━━━ SUPPLIED ENTRIES

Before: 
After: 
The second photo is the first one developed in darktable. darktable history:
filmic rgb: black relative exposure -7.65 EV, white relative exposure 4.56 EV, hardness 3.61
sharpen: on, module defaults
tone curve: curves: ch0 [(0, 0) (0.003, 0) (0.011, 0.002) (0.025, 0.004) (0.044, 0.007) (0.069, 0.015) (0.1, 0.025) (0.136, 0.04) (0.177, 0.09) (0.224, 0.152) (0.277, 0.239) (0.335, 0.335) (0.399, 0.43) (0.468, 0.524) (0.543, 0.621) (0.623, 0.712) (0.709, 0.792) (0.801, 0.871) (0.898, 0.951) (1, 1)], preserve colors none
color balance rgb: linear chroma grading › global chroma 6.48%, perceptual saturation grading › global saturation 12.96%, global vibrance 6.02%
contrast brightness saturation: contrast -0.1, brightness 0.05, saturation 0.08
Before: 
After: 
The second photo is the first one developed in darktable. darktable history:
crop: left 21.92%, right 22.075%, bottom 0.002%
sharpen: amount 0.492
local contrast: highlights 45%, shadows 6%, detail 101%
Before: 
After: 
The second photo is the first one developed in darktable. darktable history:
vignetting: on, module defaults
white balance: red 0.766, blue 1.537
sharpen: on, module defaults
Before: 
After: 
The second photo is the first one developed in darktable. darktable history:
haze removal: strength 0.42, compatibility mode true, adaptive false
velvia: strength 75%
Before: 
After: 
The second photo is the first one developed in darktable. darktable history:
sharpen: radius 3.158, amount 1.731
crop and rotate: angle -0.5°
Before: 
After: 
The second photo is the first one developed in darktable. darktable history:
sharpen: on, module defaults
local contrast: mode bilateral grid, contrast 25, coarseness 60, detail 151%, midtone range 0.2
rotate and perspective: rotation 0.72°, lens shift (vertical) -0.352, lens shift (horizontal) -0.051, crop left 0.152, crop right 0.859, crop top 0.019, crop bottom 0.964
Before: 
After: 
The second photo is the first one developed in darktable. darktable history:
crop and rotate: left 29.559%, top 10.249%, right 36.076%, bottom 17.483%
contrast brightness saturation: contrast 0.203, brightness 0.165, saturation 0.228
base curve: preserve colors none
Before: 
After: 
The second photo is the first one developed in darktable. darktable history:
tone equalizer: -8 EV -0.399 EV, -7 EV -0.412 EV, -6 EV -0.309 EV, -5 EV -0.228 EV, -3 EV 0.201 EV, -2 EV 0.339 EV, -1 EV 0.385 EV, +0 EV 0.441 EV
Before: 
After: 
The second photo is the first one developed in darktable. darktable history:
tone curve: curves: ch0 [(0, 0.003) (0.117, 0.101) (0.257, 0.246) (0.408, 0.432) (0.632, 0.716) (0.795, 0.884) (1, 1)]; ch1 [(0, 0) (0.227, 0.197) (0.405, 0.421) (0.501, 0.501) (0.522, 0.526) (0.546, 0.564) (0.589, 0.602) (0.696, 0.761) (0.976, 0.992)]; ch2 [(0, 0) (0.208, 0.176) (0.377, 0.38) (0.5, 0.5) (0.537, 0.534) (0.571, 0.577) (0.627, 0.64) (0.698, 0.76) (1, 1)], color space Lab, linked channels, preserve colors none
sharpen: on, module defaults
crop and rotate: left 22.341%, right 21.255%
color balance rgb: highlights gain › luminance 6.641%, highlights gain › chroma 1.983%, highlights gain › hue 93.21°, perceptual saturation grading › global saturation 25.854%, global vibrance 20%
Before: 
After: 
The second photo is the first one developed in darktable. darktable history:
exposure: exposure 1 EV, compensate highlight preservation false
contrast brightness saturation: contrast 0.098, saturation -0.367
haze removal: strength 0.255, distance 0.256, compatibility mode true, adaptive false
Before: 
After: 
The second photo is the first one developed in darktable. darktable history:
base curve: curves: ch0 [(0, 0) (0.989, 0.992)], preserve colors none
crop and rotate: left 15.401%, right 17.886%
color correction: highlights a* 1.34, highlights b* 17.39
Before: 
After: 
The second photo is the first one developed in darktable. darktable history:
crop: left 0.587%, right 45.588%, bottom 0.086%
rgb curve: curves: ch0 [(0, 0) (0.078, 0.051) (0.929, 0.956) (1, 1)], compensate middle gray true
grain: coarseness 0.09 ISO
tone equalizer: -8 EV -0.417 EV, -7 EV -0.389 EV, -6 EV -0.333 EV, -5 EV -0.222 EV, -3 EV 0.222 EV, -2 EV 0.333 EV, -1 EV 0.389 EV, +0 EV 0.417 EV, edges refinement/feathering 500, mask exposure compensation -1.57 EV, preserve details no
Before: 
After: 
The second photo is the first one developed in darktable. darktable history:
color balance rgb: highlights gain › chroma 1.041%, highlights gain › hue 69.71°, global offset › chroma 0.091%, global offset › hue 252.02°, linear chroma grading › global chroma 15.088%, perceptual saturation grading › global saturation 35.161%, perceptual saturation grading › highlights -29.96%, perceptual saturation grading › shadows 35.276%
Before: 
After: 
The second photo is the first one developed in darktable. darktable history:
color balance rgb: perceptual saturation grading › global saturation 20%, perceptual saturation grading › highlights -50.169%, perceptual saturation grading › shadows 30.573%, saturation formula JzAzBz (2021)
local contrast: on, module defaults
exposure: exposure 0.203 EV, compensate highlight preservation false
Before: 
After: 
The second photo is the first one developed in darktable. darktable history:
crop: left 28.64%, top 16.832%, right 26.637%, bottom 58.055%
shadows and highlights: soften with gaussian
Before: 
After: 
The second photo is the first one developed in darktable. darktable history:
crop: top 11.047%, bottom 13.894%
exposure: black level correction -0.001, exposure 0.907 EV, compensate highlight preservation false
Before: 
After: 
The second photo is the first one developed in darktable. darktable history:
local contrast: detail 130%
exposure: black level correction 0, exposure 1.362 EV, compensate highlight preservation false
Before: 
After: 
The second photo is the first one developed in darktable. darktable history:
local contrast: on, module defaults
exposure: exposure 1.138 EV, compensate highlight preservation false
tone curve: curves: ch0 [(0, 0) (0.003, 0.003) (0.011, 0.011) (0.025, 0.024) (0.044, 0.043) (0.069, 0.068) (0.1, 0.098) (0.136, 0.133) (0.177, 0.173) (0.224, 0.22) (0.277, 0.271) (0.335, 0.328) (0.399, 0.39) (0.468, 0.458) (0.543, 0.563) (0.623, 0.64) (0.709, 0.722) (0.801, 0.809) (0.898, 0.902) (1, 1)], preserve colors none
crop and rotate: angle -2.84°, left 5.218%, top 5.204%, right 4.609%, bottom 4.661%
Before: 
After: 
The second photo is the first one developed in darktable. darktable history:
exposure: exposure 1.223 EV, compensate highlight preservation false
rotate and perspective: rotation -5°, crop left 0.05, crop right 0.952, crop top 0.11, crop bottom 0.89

━━━━━━

- _TASK DETAILS_:
Reproduce the data above verbatim, line by line, from start to finish.

- _TASK OUTPUT_:
Before: 
After: 
The second photo is the first one developed in darktable. darktable history:
filmic rgb: black relative exposure -7.65 EV, white relative exposure 4.56 EV, hardness 3.61
sharpen: on, module defaults
tone curve: curves: ch0 [(0, 0) (0.003, 0) (0.011, 0.002) (0.025, 0.004) (0.044, 0.007) (0.069, 0.015) (0.1, 0.025) (0.136, 0.04) (0.177, 0.09) (0.224, 0.152) (0.277, 0.239) (0.335, 0.335) (0.399, 0.43) (0.468, 0.524) (0.543, 0.621) (0.623, 0.712) (0.709, 0.792) (0.801, 0.871) (0.898, 0.951) (1, 1)], preserve colors none
color balance rgb: linear chroma grading › global chroma 6.48%, perceptual saturation grading › global saturation 12.96%, global vibrance 6.02%
contrast brightness saturation: contrast -0.1, brightness 0.05, saturation 0.08
Before: 
After: 
The second photo is the first one developed in darktable. darktable history:
crop: left 21.92%, right 22.075%, bottom 0.002%
sharpen: amount 0.492
local contrast: highlights 45%, shadows 6%, detail 101%
Before: 
After: 
The second photo is the first one developed in darktable. darktable history:
vignetting: on, module defaults
white balance: red 0.766, blue 1.537
sharpen: on, module defaults
Before: 
After: 
The second photo is the first one developed in darktable. darktable history:
haze removal: strength 0.42, compatibility mode true, adaptive false
velvia: strength 75%
Before: 
After: 
The second photo is the first one developed in darktable. darktable history:
sharpen: radius 3.158, amount 1.731
crop and rotate: angle -0.5°
Before: 
After: 
The second photo is the first one developed in darktable. darktable history:
sharpen: on, module defaults
local contrast: mode bilateral grid, contrast 25, coarseness 60, detail 151%, midtone range 0.2
rotate and perspective: rotation 0.72°, lens shift (vertical) -0.352, lens shift (horizontal) -0.051, crop left 0.152, crop right 0.859, crop top 0.019, crop bottom 0.964
Before: 
After: 
The second photo is the first one developed in darktable. darktable history:
crop and rotate: left 29.559%, top 10.249%, right 36.076%, bottom 17.483%
contrast brightness saturation: contrast 0.203, brightness 0.165, saturation 0.228
base curve: preserve colors none
Before: 
After: 
The second photo is the first one developed in darktable. darktable history:
tone equalizer: -8 EV -0.399 EV, -7 EV -0.412 EV, -6 EV -0.309 EV, -5 EV -0.228 EV, -3 EV 0.201 EV, -2 EV 0.339 EV, -1 EV 0.385 EV, +0 EV 0.441 EV
Before: 
After: 
The second photo is the first one developed in darktable. darktable history:
tone curve: curves: ch0 [(0, 0.003) (0.117, 0.101) (0.257, 0.246) (0.408, 0.432) (0.632, 0.716) (0.795, 0.884) (1, 1)]; ch1 [(0, 0) (0.227, 0.197) (0.405, 0.421) (0.501, 0.501) (0.522, 0.526) (0.546, 0.564) (0.589, 0.602) (0.696, 0.761) (0.976, 0.992)]; ch2 [(0, 0) (0.208, 0.176) (0.377, 0.38) (0.5, 0.5) (0.537, 0.534) (0.571, 0.577) (0.627, 0.64) (0.698, 0.76) (1, 1)], color space Lab, linked channels, preserve colors none
sharpen: on, module defaults
crop and rotate: left 22.341%, right 21.255%
color balance rgb: highlights gain › luminance 6.641%, highlights gain › chroma 1.983%, highlights gain › hue 93.21°, perceptual saturation grading › global saturation 25.854%, global vibrance 20%
Before: 
After: 
The second photo is the first one developed in darktable. darktable history:
exposure: exposure 1 EV, compensate highlight preservation false
contrast brightness saturation: contrast 0.098, saturation -0.367
haze removal: strength 0.255, distance 0.256, compatibility mode true, adaptive false
Before: 
After: 
The second photo is the first one developed in darktable. darktable history:
base curve: curves: ch0 [(0, 0) (0.989, 0.992)], preserve colors none
crop and rotate: left 15.401%, right 17.886%
color correction: highlights a* 1.34, highlights b* 17.39
Before: 
After: 
The second photo is the first one developed in darktable. darktable history:
crop: left 0.587%, right 45.588%, bottom 0.086%
rgb curve: curves: ch0 [(0, 0) (0.078, 0.051) (0.929, 0.956) (1, 1)], compensate middle gray true
grain: coarseness 0.09 ISO
tone equalizer: -8 EV -0.417 EV, -7 EV -0.389 EV, -6 EV -0.333 EV, -5 EV -0.222 EV, -3 EV 0.222 EV, -2 EV 0.333 EV, -1 EV 0.389 EV, +0 EV 0.417 EV, edges refinement/feathering 500, mask exposure compensation -1.57 EV, preserve details no
Before: 
After: 
The second photo is the first one developed in darktable. darktable history:
color balance rgb: highlights gain › chroma 1.041%, highlights gain › hue 69.71°, global offset › chroma 0.091%, global offset › hue 252.02°, linear chroma grading › global chroma 15.088%, perceptual saturation grading › global saturation 35.161%, perceptual saturation grading › highlights -29.96%, perceptual saturation grading › shadows 35.276%
Before: 
After: 
The second photo is the first one developed in darktable. darktable history:
color balance rgb: perceptual saturation grading › global saturation 20%, perceptual saturation grading › highlights -50.169%, perceptual saturation grading › shadows 30.573%, saturation formula JzAzBz (2021)
local contrast: on, module defaults
exposure: exposure 0.203 EV, compensate highlight preservation false
Before: 
After: 
The second photo is the first one developed in darktable. darktable history:
crop: left 28.64%, top 16.832%, right 26.637%, bottom 58.055%
shadows and highlights: soften with gaussian
Before: 
After: 
The second photo is the first one developed in darktable. darktable history:
crop: top 11.047%, bottom 13.894%
exposure: black level correction -0.001, exposure 0.907 EV, compensate highlight preservation false
Before: 
After: 
The second photo is the first one developed in darktable. darktable history:
local contrast: detail 130%
exposure: black level correction 0, exposure 1.362 EV, compensate highlight preservation false
Before: 
After: 
The second photo is the first one developed in darktable. darktable history:
local contrast: on, module defaults
exposure: exposure 1.138 EV, compensate highlight preservation false
tone curve: curves: ch0 [(0, 0) (0.003, 0.003) (0.011, 0.011) (0.025, 0.024) (0.044, 0.043) (0.069, 0.068) (0.1, 0.098) (0.136, 0.133) (0.177, 0.173) (0.224, 0.22) (0.277, 0.271) (0.335, 0.328) (0.399, 0.39) (0.468, 0.458) (0.543, 0.563) (0.623, 0.64) (0.709, 0.722) (0.801, 0.809) (0.898, 0.902) (1, 1)], preserve colors none
crop and rotate: angle -2.84°, left 5.218%, top 5.204%, right 4.609%, bottom 4.661%
Before: 
After: 
The second photo is the first one developed in darktable. darktable history:
exposure: exposure 1.223 EV, compensate highlight preservation false
rotate and perspective: rotation -5°, crop left 0.05, crop right 0.952, crop top 0.11, crop bottom 0.89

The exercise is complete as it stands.